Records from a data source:
## Start
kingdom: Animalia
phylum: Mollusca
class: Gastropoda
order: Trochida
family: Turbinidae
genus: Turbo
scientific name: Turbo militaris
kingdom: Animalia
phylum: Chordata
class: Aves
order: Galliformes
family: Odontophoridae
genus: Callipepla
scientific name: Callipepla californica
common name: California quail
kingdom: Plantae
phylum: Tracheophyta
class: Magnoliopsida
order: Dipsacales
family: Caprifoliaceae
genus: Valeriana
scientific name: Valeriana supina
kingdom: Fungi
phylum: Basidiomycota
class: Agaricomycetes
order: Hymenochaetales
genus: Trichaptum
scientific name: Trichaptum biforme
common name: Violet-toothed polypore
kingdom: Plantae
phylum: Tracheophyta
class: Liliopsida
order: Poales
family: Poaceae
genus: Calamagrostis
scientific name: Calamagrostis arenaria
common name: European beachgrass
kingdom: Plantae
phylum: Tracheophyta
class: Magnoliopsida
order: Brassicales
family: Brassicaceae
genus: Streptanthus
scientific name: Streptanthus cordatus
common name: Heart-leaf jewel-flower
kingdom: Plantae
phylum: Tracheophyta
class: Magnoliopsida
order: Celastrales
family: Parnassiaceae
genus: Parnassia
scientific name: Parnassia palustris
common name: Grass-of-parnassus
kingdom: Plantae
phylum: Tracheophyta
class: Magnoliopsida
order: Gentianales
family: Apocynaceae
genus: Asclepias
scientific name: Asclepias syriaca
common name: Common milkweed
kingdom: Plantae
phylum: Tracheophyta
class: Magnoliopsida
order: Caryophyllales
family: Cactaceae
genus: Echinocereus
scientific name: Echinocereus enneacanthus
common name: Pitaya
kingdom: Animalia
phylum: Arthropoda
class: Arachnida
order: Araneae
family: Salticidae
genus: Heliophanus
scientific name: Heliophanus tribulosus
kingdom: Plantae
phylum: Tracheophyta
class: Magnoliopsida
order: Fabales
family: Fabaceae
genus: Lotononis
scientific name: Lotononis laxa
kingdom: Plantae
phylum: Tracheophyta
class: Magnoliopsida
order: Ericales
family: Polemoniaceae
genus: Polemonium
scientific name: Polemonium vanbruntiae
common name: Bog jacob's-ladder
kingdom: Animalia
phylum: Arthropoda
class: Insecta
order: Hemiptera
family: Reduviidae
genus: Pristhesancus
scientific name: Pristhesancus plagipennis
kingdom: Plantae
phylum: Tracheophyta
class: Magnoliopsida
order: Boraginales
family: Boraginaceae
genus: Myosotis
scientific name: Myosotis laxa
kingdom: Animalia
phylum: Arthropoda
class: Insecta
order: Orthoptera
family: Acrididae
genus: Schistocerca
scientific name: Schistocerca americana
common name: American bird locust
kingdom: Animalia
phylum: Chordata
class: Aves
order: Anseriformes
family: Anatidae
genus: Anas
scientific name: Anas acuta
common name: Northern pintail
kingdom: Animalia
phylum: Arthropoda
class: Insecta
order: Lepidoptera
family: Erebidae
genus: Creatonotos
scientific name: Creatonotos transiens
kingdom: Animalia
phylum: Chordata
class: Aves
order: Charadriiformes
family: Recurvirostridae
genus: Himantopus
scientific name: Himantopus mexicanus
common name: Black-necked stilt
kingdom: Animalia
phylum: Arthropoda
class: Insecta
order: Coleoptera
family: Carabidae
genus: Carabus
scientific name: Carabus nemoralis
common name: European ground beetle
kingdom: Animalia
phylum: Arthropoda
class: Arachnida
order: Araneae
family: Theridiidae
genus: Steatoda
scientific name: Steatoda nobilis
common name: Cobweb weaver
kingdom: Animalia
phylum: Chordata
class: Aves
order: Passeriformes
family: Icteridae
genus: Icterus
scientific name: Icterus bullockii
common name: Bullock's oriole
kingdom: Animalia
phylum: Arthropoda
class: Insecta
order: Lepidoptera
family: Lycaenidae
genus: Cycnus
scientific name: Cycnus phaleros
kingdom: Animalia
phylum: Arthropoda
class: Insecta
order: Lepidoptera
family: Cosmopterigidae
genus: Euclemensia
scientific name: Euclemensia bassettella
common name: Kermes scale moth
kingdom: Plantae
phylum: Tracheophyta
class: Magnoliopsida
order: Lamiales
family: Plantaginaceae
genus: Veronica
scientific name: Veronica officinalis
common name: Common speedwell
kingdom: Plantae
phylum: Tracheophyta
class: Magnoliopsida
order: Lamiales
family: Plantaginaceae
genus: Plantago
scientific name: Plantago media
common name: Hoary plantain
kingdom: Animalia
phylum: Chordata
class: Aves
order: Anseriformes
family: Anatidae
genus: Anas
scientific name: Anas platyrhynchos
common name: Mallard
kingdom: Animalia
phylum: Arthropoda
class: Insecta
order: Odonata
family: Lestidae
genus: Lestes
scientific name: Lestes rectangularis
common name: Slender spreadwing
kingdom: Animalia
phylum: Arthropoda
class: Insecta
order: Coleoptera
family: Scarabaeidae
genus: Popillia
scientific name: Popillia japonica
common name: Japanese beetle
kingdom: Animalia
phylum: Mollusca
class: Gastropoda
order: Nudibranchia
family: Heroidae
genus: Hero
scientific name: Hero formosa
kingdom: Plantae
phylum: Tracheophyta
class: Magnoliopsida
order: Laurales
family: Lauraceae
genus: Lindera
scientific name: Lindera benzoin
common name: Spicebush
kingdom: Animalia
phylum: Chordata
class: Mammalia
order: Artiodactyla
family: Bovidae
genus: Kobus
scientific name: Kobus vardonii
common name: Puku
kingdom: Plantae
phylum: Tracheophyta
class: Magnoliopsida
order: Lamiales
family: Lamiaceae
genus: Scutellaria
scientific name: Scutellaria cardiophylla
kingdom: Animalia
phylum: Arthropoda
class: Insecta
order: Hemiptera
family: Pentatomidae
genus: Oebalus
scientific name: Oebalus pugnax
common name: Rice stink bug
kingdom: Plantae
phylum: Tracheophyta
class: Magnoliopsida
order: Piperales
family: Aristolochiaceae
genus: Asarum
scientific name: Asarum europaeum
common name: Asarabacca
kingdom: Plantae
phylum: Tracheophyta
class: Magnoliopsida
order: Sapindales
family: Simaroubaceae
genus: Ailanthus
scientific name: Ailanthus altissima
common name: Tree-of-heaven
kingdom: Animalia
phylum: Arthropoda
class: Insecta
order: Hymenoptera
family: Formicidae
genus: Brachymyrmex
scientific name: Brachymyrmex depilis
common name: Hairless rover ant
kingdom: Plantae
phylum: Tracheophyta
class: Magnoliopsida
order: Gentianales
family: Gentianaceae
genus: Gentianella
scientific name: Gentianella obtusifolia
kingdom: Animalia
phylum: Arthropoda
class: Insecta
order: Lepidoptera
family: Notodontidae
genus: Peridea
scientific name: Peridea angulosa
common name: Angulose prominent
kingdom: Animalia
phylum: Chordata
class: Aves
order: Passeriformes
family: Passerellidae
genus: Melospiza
## End
** YOUR TASK **
Retype every line of the material above exactly as it appears.

** FINISHED EXERCISE **
kingdom: Animalia
phylum: Mollusca
class: Gastropoda
order: Trochida
family: Turbinidae
genus: Turbo
scientific name: Turbo militaris
kingdom: Animalia
phylum: Chordata
class: Aves
order: Galliformes
family: Odontophoridae
genus: Callipepla
scientific name: Callipepla californica
common name: California quail
kingdom: Plantae
phylum: Tracheophyta
class: Magnoliopsida
order: Dipsacales
family: Caprifoliaceae
genus: Valeriana
scientific name: Valeriana supina
kingdom: Fungi
phylum: Basidiomycota
class: Agaricomycetes
order: Hymenochaetales
genus: Trichaptum
scientific name: Trichaptum biforme
common name: Violet-toothed polypore
kingdom: Plantae
phylum: Tracheophyta
class: Liliopsida
order: Poales
family: Poaceae
genus: Calamagrostis
scientific name: Calamagrostis arenaria
common name: European beachgrass
kingdom: Plantae
phylum: Tracheophyta
class: Magnoliopsida
order: Brassicales
family: Brassicaceae
genus: Streptanthus
scientific name: Streptanthus cordatus
common name: Heart-leaf jewel-flower
kingdom: Plantae
phylum: Tracheophyta
class: Magnoliopsida
order: Celastrales
family: Parnassiaceae
genus: Parnassia
scientific name: Parnassia palustris
common name: Grass-of-parnassus
kingdom: Plantae
phylum: Tracheophyta
class: Magnoliopsida
order: Gentianales
family: Apocynaceae
genus: Asclepias
scientific name: Asclepias syriaca
common name: Common milkweed
kingdom: Plantae
phylum: Tracheophyta
class: Magnoliopsida
order: Caryophyllales
family: Cactaceae
genus: Echinocereus
scientific name: Echinocereus enneacanthus
common name: Pitaya
kingdom: Animalia
phylum: Arthropoda
class: Arachnida
order: Araneae
family: Salticidae
genus: Heliophanus
scientific name: Heliophanus tribulosus
kingdom: Plantae
phylum: Tracheophyta
class: Magnoliopsida
order: Fabales
family: Fabaceae
genus: Lotononis
scientific name: Lotononis laxa
kingdom: Plantae
phylum: Tracheophyta
class: Magnoliopsida
order: Ericales
family: Polemoniaceae
genus: Polemonium
scientific name: Polemonium vanbruntiae
common name: Bog jacob's-ladder
kingdom: Animalia
phylum: Arthropoda
class: Insecta
order: Hemiptera
family: Reduviidae
genus: Pristhesancus
scientific name: Pristhesancus plagipennis
kingdom: Plantae
phylum: Tracheophyta
class: Magnoliopsida
order: Boraginales
family: Boraginaceae
genus: Myosotis
scientific name: Myosotis laxa
kingdom: Animalia
phylum: Arthropoda
class: Insecta
order: Orthoptera
family: Acrididae
genus: Schistocerca
scientific name: Schistocerca americana
common name: American bird locust
kingdom: Animalia
phylum: Chordata
class: Aves
order: Anseriformes
family: Anatidae
genus: Anas
scientific name: Anas acuta
common name: Northern pintail
kingdom: Animalia
phylum: Arthropoda
class: Insecta
order: Lepidoptera
family: Erebidae
genus: Creatonotos
scientific name: Creatonotos transiens
kingdom: Animalia
phylum: Chordata
class: Aves
order: Charadriiformes
family: Recurvirostridae
genus: Himantopus
scientific name: Himantopus mexicanus
common name: Black-necked stilt
kingdom: Animalia
phylum: Arthropoda
class: Insecta
order: Coleoptera
family: Carabidae
genus: Carabus
scientific name: Carabus nemoralis
common name: European ground beetle
kingdom: Animalia
phylum: Arthropoda
class: Arachnida
order: Araneae
family: Theridiidae
genus: Steatoda
scientific name: Steatoda nobilis
common name: Cobweb weaver
kingdom: Animalia
phylum: Chordata
class: Aves
order: Passeriformes
family: Icteridae
genus: Icterus
scientific name: Icterus bullockii
common name: Bullock's oriole
kingdom: Animalia
phylum: Arthropoda
class: Insecta
order: Lepidoptera
family: Lycaenidae
genus: Cycnus
scientific name: Cycnus phaleros
kingdom: Animalia
phylum: Arthropoda
class: Insecta
order: Lepidoptera
family: Cosmopterigidae
genus: Euclemensia
scientific name: Euclemensia bassettella
common name: Kermes scale moth
kingdom: Plantae
phylum: Tracheophyta
class: Magnoliopsida
order: Lamiales
family: Plantaginaceae
genus: Veronica
scientific name: Veronica officinalis
common name: Common speedwell
kingdom: Plantae
phylum: Tracheophyta
class: Magnoliopsida
order: Lamiales
family: Plantaginaceae
genus: Plantago
scientific name: Plantago media
common name: Hoary plantain
kingdom: Animalia
phylum: Chordata
class: Aves
order: Anseriformes
family: Anatidae
genus: Anas
scientific name: Anas platyrhynchos
common name: Mallard
kingdom: Animalia
phylum: Arthropoda
class: Insecta
order: Odonata
family: Lestidae
genus: Lestes
scientific name: Lestes rectangularis
common name: Slender spreadwing
kingdom: Animalia
phylum: Arthropoda
class: Insecta
order: Coleoptera
family: Scarabaeidae
genus: Popillia
scientific name: Popillia japonica
common name: Japanese beetle
kingdom: Animalia
phylum: Mollusca
class: Gastropoda
order: Nudibranchia
family: Heroidae
genus: Hero
scientific name: Hero formosa
kingdom: Plantae
phylum: Tracheophyta
class: Magnoliopsida
order: Laurales
family: Lauraceae
genus: Lindera
scientific name: Lindera benzoin
common name: Spicebush
kingdom: Animalia
phylum: Chordata
class: Mammalia
order: Artiodactyla
family: Bovidae
genus: Kobus
scientific name: Kobus vardonii
common name: Puku
kingdom: Plantae
phylum: Tracheophyta
class: Magnoliopsida
order: Lamiales
family: Lamiaceae
genus: Scutellaria
scientific name: Scutellaria cardiophylla
kingdom: Animalia
phylum: Arthropoda
class: Insecta
order: Hemiptera
family: Pentatomidae
genus: Oebalus
scientific name: Oebalus pugnax
common name: Rice stink bug
kingdom: Plantae
phylum: Tracheophyta
class: Magnoliopsida
order: Piperales
family: Aristolochiaceae
genus: Asarum
scientific name: Asarum europaeum
common name: Asarabacca
kingdom: Plantae
phylum: Tracheophyta
class: Magnoliopsida
order: Sapindales
family: Simaroubaceae
genus: Ailanthus
scientific name: Ailanthus altissima
common name: Tree-of-heaven
kingdom: Animalia
phylum: Arthropoda
class: Insecta
order: Hymenoptera
family: Formicidae
genus: Brachymyrmex
scientific name: Brachymyrmex depilis
common name: Hairless rover ant
kingdom: Plantae
phylum: Tracheophyta
class: Magnoliopsida
order: Gentianales
family: Gentianaceae
genus: Gentianella
scientific name: Gentianella obtusifolia
kingdom: Animalia
phylum: Arthropoda
class: Insecta
order: Lepidoptera
family: Notodontidae
genus: Peridea
scientific name: Peridea angulosa
common name: Angulose prominent
kingdom: Animalia
phylum: Chordata
class: Aves
order: Passeriformes
family: Passerellidae
genus: Melospiza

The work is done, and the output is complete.